Two insurers had issued primary and excess D&O policies, respectively, to the internet company. The primary policy included a dishonesty exclusion precluding coverage for "claims based upon, arising from, or in any way related to any deliberately dishonest, malicious or fraudulent act or omission or any willful violation of law by any Insured if a judgment or other final adjudication adverse to the Insured establishes such an act, omission or willful violation."

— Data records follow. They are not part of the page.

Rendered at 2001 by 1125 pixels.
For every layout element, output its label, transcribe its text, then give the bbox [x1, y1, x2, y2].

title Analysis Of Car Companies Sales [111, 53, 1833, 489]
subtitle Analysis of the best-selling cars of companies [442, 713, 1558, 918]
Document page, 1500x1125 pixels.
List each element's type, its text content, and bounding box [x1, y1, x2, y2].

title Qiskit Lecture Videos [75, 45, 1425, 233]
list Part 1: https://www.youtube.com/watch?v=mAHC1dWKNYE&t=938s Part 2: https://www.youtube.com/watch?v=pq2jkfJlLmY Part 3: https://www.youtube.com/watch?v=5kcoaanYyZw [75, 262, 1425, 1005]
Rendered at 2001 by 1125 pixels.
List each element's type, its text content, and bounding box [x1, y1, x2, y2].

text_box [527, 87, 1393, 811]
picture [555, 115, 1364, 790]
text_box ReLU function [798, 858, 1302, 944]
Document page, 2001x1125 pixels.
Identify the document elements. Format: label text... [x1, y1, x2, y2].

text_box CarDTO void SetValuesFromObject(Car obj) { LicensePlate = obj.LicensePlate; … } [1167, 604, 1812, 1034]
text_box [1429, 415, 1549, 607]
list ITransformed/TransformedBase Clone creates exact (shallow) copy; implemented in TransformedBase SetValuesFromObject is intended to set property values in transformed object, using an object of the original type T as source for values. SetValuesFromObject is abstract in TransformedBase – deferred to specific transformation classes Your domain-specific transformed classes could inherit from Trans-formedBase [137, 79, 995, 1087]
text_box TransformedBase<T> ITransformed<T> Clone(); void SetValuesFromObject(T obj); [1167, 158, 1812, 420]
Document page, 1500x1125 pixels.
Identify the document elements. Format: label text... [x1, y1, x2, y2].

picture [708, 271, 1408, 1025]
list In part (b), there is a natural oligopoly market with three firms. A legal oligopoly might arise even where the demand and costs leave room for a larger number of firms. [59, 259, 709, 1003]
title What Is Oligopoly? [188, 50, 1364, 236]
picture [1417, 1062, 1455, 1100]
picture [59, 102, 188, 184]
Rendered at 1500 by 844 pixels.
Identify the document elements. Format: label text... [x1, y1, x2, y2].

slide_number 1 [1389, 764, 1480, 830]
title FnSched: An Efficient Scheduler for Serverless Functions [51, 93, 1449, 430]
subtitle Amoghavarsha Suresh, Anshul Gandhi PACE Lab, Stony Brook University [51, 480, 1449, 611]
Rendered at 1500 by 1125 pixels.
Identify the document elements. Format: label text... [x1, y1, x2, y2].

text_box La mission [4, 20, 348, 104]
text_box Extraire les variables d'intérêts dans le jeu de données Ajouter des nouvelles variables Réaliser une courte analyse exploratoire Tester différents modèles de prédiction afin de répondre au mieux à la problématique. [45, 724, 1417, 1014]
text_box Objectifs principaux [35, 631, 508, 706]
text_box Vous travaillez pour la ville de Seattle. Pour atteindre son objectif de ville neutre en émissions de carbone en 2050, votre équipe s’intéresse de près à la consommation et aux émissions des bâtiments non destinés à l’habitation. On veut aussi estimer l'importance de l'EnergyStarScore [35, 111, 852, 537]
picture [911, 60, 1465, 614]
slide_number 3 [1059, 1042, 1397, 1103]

The Sixth Circuit held that the dishonesty exclusion barred coverage. It rejected the CEO's argument that the "final adjudication" condition in the dishonesty exclusion had not been met because the final judgment in the underlying action did not refer to the earlier default judgment. The court explained that the final judgment did not supersede the default judgment, but instead incorporated it, as "[f]inal judgments …sweep up all prior orders entered in a case and make them eligible for appeal." According to the court, the default judgment was "a judicial or conclusive admission which may be avoided only by setting aside the default" and which became part of the court's final judgment as to all of the racing team's claims against the internet company "by operation of law." The court reasoned that, by virtue of the default judgment, the CEO had "impliedly confesse[d] all of the material allegations of fact contained in [the] complaint, except the amount of the plaintiff's unliquidated damages." In this case, those allegations included fraud, civil conspiracy and the willful violation of a statute. As a result, the court held that a judgment or final adjudication had established that the CEO had acted in a "deliberately dishonest, malicious or fraudulent" manner such that the dishonesty exclusion precluded coverage.